Rural poverty and conflicts have led to the growth of migrant ‘settler’ communities throughout the highlands, particularly in major cities like Goroka and Mount Hagen, capital of the Western Highlands, fomenting mistrust among locals. In October last year, for instance, 15 men were massacred in the town of Kainantu, about an hour from Goroka, following ethnic tensions. “During the 2007 election a candidate died in a car crash,” comments one of Harokaqveh’s supporters, Kenneth Manove. “His followers were convinced it was witchcraft and killed three young guys from a rival tribe.”

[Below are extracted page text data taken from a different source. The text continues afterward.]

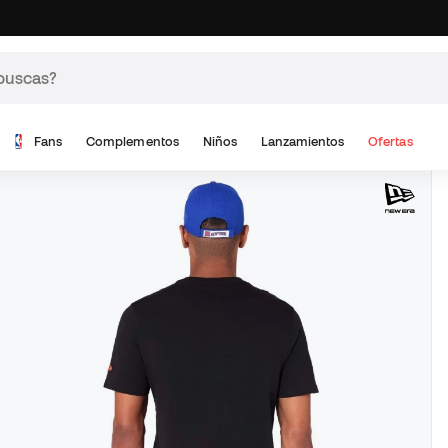
Fans
Complementos
Niños
Lanzamientos
Ofertas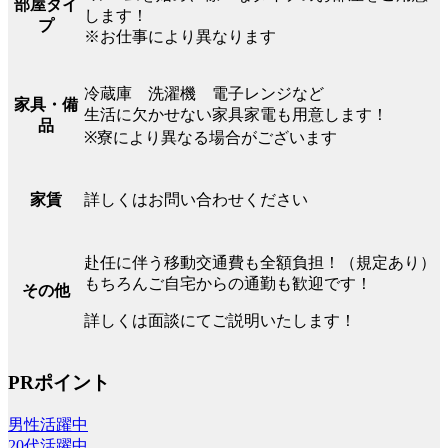
部屋タイ
します！
プ
※お仕事により異なります
冷蔵庫 洗濯機 電子レンジなど
家具・備
生活に欠かせない家具家電も用意します！
品
※寮により異なる場合がございます
詳しくはお問い合わせください
家賃
赴任に伴う移動交通費も全額負担！（規定あり）
もちろんご自宅からの通勤も歓迎です！
その他
詳しくは面談にてご説明いたします！
PRポイント
男性活躍中
20代活躍中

Disputes and schisms are so normal that mechanisms for dealing with a crisis – known in pidgin as a ‘heavy’ – are deeply woven into the culture. The large groups sitting under trees or shaded by umbrellas in Goroka’s central park, for instance, are not social gatherings, but mediations. “The mediator’s goal is to prevent conflict or revenge cycles,” Manove explains. “It always comes down to compensation – money is important to people and this initial gesture demonstrates remorse.”
The promise of overflowing coffers from new mining projects means more is riding on this election than on any before it. PNG’s economy is driven by vast resource projects, many of them controversial. The unpopular Bougainville copper mine was a major catalyst for the island’s bloody secessionist struggle in the late twentieth century. Now Exxon Mobil is developing a $15 billion liquefied natural gas project in the southern highlands, set to open in 2014. Although plagued by land disputes, it will be PNG’s biggest project ever, potentially boosting GDP by 20%.
Yet the new economy, which has made PNG life expensive, caters almost exclusively to the corporate interests that sustain it. Little of the wealth trickles down. Local people, including landowners, are largely passed by. A mix of corruption and incompetence means public infrastructure struggles to cope with a growing population. In Goroka, running water and electricity are only sporadically available. An emerging middle class is struggling to establish itself and remains more concerned with hand-outs than policy. Meanwhile, the Australian Defence Force has measures in place to evacuate 15,000 expatriates should the election get out of hand.